Мне невероятно, непередаваемо плохо. Моему ребёнку требуют отрезать здоровый палец и изготовить протез, который должен быть не хуже. А так не бывает. Но я действительно не могу подвести Сашу Стефановича, Володю Климова, Мишу Боярского, Софию Михайловну, Ролана Быкова и всех-всех. Это только так говорится, что выбор есть всегда. Не всегда. И я иду править тексты.
Удивительное дело – прошло тридцать семь лет, и фильм-то уже никто не помнит, и много раз после этого мне приходилось бодаться с редакторами, а этот эпизод помню, как будто всё было вчера. И мне опять становится нехорошо.

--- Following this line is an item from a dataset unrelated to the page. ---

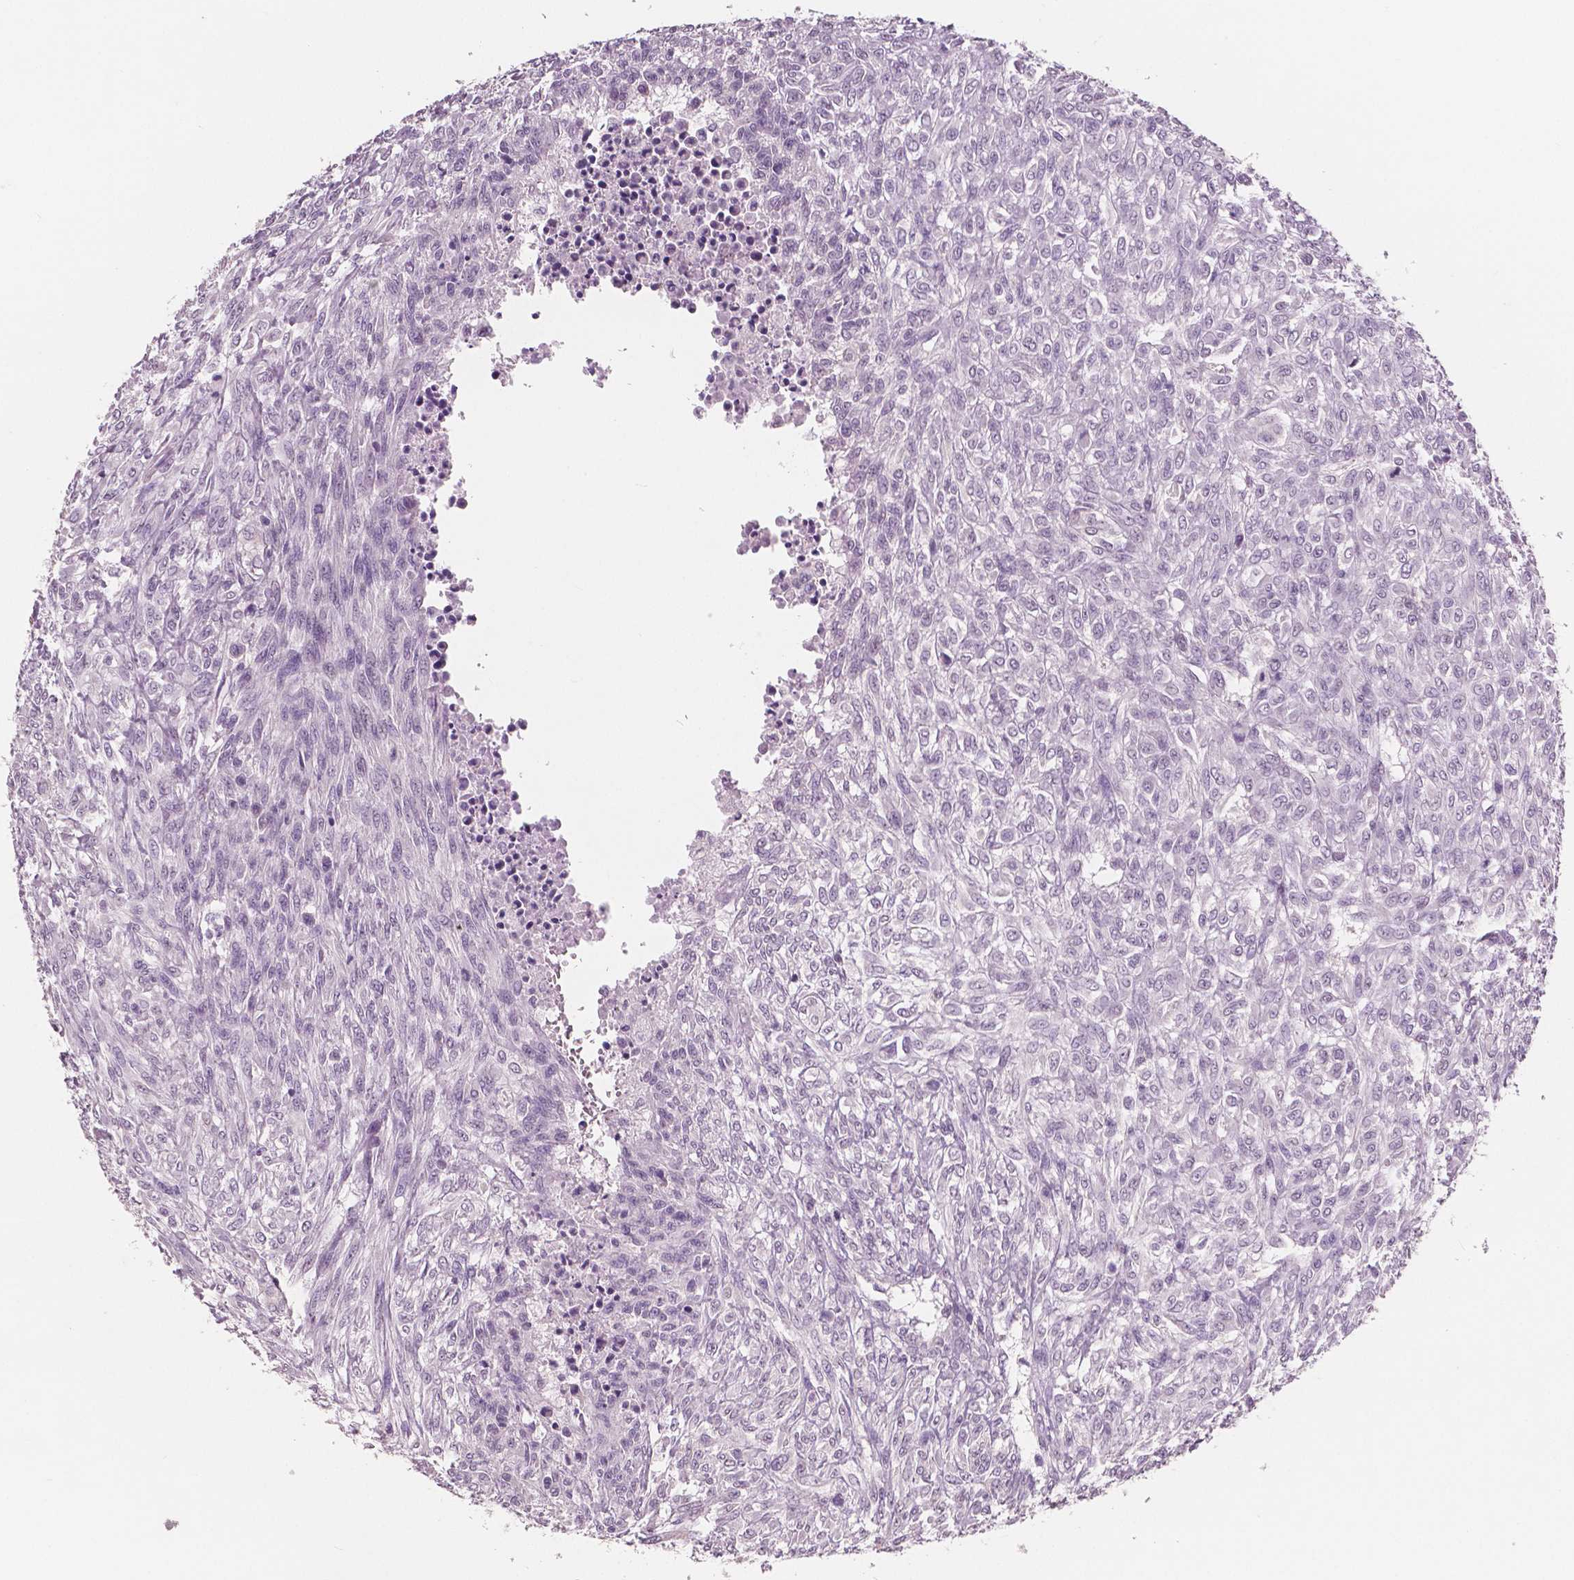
{"staining": {"intensity": "negative", "quantity": "none", "location": "none"}, "tissue": "renal cancer", "cell_type": "Tumor cells", "image_type": "cancer", "snomed": [{"axis": "morphology", "description": "Adenocarcinoma, NOS"}, {"axis": "topography", "description": "Kidney"}], "caption": "Immunohistochemistry (IHC) micrograph of human adenocarcinoma (renal) stained for a protein (brown), which exhibits no expression in tumor cells.", "gene": "NECAB1", "patient": {"sex": "male", "age": 58}}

И ничего не могу с собой поделать.
Про пенсию
Вот уж о чём никогда в жизни не вспоминал, так это о пенсии. Не подумайте только, что я агитирую за пенсионную реформу – просто сужу по себе: по кому же ещё судить? И связано это не с беззаботностью, а с элементарными особенностями психологии – нежеланием думать про неизбежное. Ну в самом деле – пока ты молод, ты вообще не рассуждаешь на тему, что будет потом, когда эта твоя молодость вдруг кончится. И вообще, нет ощущения, что она кончится, и занят ты совершенно другими проблемами. Потом, когда она всё-таки кончается (это почему-то называют «кризис среднего возраста» – почему «кризис», почему не «апофеоз»?), ты ещё довольно долгое время не желаешь это признавать, и сперва это даже удаётся – тут все мысли, напоминающие о грядущей старости, особенно неуместны. Какая, к чёрту, пенсия? Этот дуб ещё пошумит! Но дни летят быстрее и быстрее, и неизбежное приближается. Твои потуги косить под молодого становятся всё более наивными и нелепыми, и это замечают уже не только все окружающие, но и ты сам. И вот не так давно мне принесли нарядный пакетик, где лежала социальная карта москвича, пенсионное удостоверение, а также книжечка «Ветеран труда» (я ахнул), сулящая мне небывалые блага на закате жизни. Появилась и пенсия – поскольку я продолжаю много работать, я не ощутил её в плане серьёзного улучшения моего жизненного уровня. Про новые привилегии я тоже постоянно забываю – что можно, например, теперь бесплатно ходить в музей. Я хотел рассказать совсем про другое.